◆ Exercise instructions: Pick up the passage about the trader Crisp and his wife Elizabeth right after its last sentence and keep it going.

◆ Text passage:
[Start of Attachment]
Crisp was involved in the nautical trades of tea, textiles, liquor, dried fish, and anything else.
His trade was not always legal, but he had contacts worldwide and seems to have been energetic in
his business dealings. His trade, however, did not go well due to global problems well above his
capacity to predict or manage. He declared bankruptcy in 1767, moved with Elizabeth to India where
he worked in the East India Company, but also failed there. The travels of the couple had worn
them down; Colley writes that the fissures in the marriage were "due to the way in which she and he
were repeatedly driven and chose to travel very large distances on land and sea." She had left him,
traveling ostensibly for her health, but in the company of an unmarried man, touring down the Indian
eastern seaboard. She outlived her husband by six years, dying of breast cancer after a mastectomy
at only age 49.
[End of Attachment]
Collected data
[Start of Attachment]
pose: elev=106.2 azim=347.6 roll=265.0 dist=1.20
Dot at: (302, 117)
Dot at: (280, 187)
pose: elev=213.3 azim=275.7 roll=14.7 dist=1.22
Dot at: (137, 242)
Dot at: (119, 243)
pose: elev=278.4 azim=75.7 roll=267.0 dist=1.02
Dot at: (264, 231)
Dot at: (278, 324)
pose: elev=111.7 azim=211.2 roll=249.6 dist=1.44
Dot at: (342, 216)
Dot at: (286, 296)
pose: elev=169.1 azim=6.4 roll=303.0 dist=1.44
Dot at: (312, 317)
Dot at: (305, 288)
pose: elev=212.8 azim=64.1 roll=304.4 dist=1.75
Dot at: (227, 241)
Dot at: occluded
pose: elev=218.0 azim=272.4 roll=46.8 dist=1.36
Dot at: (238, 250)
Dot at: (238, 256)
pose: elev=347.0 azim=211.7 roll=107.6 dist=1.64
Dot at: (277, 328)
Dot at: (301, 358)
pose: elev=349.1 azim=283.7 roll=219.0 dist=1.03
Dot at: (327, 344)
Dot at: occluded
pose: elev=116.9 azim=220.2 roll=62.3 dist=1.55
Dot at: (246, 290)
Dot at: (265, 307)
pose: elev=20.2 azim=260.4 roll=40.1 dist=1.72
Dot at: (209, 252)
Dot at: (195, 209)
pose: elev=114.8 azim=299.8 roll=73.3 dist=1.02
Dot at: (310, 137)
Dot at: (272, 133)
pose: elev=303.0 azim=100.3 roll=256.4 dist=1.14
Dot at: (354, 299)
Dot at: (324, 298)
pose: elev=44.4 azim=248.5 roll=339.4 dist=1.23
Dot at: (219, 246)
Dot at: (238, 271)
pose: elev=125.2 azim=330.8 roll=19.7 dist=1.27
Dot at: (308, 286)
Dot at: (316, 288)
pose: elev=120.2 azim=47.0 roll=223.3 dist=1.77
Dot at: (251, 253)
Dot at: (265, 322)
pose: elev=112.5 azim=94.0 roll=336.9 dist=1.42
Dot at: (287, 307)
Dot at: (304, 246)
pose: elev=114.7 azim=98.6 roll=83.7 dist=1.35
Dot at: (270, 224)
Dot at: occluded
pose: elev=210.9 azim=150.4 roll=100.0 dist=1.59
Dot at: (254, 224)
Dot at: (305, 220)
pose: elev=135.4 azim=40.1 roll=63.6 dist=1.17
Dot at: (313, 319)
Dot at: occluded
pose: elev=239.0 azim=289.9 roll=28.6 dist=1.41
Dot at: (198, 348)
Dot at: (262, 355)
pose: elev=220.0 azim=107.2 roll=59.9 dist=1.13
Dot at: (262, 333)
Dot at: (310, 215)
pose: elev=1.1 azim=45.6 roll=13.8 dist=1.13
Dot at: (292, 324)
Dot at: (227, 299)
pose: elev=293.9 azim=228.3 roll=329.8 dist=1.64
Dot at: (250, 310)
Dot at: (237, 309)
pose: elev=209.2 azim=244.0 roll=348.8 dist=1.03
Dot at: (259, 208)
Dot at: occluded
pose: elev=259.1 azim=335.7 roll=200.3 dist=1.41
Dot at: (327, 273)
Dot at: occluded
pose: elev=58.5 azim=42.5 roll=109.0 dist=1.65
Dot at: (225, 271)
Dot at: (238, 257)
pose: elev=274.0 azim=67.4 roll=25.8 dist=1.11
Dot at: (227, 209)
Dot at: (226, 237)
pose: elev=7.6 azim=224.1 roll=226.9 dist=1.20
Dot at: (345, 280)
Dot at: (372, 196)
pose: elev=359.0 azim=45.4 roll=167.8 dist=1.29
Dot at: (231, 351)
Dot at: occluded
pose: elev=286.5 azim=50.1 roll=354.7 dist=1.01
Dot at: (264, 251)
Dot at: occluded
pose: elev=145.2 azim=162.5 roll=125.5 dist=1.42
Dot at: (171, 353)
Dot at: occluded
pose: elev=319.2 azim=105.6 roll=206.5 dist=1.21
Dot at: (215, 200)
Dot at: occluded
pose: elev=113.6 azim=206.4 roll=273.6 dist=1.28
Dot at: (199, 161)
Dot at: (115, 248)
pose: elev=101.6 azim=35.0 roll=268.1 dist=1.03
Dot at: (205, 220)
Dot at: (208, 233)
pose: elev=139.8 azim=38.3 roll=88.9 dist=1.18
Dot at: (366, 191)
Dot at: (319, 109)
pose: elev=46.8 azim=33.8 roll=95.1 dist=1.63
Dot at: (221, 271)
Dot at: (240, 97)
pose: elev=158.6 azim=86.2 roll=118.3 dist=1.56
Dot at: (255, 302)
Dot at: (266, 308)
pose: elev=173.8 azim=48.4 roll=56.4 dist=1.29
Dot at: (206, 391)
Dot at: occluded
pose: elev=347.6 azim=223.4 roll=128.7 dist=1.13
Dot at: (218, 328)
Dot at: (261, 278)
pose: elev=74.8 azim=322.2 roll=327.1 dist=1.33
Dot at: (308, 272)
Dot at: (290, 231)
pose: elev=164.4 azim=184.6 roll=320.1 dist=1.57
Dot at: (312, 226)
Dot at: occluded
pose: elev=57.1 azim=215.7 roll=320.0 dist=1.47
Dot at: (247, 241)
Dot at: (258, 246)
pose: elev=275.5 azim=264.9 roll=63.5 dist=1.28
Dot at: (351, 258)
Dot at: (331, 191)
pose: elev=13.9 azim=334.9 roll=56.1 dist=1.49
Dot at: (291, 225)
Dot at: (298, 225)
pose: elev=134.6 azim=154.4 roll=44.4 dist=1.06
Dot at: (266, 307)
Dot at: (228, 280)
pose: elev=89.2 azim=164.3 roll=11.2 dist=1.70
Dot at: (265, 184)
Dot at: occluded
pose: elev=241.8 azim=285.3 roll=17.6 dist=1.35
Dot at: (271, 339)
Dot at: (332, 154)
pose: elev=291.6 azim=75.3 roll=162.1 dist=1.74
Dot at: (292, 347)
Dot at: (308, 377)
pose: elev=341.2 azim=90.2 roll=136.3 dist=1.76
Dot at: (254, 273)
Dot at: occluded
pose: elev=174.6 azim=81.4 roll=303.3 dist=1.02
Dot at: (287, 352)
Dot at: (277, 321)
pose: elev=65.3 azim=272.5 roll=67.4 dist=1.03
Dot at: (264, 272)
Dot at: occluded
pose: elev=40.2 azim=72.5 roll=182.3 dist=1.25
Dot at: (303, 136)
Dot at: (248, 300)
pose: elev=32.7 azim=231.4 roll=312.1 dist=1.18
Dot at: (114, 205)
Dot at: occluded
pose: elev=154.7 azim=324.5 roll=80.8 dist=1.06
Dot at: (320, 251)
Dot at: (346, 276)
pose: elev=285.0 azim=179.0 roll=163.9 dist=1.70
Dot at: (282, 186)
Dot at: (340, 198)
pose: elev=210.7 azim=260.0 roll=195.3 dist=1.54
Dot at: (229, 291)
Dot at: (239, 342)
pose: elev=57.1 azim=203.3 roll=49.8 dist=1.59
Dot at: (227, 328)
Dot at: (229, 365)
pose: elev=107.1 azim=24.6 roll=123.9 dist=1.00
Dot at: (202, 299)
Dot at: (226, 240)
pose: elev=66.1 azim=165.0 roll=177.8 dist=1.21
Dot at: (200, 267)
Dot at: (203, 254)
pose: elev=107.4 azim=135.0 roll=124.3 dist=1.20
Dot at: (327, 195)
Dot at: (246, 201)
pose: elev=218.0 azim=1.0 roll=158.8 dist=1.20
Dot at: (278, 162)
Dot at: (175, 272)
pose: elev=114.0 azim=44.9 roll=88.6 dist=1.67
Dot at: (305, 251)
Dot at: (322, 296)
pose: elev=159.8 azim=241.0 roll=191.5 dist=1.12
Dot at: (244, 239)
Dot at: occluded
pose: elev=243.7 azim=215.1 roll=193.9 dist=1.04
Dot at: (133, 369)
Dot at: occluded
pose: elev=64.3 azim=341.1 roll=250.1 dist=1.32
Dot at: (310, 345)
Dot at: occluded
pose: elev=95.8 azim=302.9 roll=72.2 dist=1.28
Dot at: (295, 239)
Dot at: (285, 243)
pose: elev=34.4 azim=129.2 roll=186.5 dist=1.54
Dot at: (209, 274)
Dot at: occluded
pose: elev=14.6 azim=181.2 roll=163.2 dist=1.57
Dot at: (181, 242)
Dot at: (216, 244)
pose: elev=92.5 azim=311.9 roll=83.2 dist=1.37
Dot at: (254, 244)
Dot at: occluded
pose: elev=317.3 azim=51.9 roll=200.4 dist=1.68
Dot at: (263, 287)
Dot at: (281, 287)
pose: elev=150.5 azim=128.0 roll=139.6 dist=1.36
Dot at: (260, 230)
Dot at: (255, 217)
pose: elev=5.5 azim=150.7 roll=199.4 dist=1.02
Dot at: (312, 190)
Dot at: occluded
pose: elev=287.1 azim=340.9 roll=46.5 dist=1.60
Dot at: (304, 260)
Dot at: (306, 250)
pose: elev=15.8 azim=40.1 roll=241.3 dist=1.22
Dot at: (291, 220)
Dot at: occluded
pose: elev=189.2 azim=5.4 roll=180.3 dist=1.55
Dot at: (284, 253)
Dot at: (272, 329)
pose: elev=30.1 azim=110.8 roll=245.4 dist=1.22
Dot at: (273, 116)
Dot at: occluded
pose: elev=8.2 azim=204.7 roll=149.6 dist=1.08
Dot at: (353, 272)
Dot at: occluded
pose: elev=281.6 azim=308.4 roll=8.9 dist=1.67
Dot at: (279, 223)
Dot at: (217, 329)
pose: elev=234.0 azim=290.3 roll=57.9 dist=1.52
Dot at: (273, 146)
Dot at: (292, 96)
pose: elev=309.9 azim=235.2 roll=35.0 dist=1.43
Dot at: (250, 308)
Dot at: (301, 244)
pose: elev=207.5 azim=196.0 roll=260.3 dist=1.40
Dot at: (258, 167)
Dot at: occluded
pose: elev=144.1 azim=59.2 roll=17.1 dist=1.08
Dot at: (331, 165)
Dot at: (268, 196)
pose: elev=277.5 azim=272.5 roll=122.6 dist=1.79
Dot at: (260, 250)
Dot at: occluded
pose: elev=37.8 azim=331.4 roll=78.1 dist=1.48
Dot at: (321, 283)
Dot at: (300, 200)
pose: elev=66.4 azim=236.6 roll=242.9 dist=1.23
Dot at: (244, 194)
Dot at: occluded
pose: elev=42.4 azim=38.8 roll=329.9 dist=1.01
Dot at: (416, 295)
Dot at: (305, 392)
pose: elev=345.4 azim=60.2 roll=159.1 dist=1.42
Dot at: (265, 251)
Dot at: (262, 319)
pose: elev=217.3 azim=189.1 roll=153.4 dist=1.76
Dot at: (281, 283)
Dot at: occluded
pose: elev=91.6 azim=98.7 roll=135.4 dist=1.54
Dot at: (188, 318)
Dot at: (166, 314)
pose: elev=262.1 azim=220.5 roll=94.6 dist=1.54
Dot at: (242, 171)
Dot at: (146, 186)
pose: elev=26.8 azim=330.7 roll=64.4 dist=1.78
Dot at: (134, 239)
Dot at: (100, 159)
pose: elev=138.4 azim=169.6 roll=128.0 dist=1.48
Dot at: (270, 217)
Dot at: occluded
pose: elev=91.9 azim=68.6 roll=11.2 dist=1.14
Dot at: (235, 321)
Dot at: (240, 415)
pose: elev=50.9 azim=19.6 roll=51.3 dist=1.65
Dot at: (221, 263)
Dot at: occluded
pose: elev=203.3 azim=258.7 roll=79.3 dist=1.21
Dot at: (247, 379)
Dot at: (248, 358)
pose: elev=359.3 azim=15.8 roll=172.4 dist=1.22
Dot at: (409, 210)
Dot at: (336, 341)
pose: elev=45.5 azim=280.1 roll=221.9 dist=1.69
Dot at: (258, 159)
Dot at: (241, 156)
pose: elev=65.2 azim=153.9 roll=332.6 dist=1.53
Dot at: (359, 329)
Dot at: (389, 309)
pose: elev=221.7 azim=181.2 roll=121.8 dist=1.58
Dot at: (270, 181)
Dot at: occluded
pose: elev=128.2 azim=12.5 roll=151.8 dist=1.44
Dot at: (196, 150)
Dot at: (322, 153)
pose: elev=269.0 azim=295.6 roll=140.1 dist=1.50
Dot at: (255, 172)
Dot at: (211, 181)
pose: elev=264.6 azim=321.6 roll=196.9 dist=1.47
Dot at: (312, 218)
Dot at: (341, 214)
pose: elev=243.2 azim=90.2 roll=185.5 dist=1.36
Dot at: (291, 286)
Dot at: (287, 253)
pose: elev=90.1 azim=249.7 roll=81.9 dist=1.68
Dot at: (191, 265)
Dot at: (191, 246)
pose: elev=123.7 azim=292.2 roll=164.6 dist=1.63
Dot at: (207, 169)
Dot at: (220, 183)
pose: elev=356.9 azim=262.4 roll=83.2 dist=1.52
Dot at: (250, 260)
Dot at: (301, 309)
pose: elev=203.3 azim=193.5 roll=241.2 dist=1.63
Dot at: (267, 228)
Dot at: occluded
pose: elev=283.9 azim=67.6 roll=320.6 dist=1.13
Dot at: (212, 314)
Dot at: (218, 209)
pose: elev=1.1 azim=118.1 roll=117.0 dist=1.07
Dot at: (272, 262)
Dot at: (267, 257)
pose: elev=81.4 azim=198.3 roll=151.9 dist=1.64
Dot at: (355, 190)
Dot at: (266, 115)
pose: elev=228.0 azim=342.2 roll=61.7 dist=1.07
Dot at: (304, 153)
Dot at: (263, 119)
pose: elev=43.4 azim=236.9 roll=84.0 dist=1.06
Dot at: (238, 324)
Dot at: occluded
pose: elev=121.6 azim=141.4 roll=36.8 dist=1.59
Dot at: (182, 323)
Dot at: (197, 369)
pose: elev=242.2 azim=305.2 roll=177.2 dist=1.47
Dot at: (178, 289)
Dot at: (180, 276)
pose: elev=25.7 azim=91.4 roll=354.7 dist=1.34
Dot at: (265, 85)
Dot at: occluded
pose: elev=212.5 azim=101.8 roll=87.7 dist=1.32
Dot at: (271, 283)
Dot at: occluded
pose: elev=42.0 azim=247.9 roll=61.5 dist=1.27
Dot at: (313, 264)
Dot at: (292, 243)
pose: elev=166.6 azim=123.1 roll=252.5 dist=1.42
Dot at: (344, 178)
[End of Attachment]
◆ Reply:
There are few details and anecdotes to make Mr. and Mrs. Crisp fully
rounded characters, but they are within these pages mere sport for larger historical and economic
events. They are battered by wars between England and France, and then England and America,
although neither of them saw a shot fired in either conflict. The opening up of world markets, the
changes in the slave trade, the conversion from agriculture to industry, and other revolutions all
affected the couple. Colley's book succeeds in showing how these huge, sweeping forces affected a
woman who could not have understood them and could have done nothing even if she had. Globalization
meant, as Colley writes, that "the world was both widening and shrinking" and thus the lives of
Elizabeth Marsh and many of the others detailed here were "twisted out of customary moulds in the
process". Colley intelligently, but unforcefully, reminds us many times in these pages that we are
in the midst of new and even more powerful globalization forces, and Elizabeth Marsh's "shock and
wonder, entrapment and new opportunities, remain eloquent and recognizable."